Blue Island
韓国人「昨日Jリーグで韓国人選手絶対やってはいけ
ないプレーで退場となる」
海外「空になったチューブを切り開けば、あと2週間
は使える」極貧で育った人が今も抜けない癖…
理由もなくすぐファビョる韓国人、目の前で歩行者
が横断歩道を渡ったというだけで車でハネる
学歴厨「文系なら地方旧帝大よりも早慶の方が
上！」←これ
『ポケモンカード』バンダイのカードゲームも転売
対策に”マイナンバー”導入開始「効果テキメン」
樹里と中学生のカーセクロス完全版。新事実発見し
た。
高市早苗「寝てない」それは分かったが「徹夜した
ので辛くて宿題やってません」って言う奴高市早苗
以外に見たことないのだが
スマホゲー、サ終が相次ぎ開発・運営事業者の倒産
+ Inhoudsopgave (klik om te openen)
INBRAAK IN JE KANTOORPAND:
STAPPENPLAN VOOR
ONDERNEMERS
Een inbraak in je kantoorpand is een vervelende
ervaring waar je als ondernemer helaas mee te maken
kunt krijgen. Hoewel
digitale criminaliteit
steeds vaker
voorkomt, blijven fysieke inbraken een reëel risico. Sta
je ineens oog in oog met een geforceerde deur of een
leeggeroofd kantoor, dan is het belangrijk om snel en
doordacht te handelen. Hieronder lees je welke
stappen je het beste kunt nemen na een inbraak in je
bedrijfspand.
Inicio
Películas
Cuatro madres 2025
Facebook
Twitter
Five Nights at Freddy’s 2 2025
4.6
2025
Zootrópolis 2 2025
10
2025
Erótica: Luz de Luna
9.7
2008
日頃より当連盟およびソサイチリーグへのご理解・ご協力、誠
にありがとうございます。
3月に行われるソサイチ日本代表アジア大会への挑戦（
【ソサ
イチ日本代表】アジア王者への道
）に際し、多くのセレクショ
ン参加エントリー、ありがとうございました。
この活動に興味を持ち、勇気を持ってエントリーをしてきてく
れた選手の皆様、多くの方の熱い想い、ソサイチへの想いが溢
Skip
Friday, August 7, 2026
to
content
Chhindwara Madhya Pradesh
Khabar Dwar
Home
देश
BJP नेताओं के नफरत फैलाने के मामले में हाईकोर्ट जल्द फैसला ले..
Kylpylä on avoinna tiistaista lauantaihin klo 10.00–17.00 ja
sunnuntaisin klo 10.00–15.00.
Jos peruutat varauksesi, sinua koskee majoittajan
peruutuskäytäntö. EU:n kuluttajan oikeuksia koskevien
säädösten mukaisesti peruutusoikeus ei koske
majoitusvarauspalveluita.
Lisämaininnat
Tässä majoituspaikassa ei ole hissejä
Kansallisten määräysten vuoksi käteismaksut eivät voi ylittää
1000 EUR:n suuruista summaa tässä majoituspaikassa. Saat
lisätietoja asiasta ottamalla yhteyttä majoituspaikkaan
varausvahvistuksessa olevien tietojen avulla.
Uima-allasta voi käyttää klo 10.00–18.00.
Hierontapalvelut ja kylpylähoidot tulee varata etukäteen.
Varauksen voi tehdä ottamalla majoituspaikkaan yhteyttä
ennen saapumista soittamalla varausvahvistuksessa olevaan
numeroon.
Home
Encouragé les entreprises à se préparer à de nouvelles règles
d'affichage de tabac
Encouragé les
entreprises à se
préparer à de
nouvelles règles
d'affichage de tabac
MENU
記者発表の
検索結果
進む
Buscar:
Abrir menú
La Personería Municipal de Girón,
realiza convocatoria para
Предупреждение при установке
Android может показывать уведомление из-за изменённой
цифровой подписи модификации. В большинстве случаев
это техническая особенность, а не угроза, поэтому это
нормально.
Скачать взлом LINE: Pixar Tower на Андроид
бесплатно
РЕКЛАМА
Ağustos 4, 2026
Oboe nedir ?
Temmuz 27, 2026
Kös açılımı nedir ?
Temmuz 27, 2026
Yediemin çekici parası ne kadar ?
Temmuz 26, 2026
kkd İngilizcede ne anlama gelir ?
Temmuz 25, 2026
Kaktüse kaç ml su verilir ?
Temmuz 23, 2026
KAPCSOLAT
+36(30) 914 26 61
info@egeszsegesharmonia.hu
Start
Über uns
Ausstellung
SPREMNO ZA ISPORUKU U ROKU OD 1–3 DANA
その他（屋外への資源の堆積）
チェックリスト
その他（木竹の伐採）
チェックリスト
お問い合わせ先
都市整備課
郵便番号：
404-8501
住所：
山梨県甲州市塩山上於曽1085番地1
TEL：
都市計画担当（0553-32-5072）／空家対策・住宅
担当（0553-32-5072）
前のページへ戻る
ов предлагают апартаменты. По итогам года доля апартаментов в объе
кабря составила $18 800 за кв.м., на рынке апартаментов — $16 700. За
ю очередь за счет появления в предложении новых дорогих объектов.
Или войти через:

**PROBLEM REQUIREMENTS**
Show each line of the rows above that contains the word "Encouragé", matching its capital and lowercase letters precisely.

**RESULT**
Encouragé les entreprises à se préparer à de nouvelles règles
Encouragé les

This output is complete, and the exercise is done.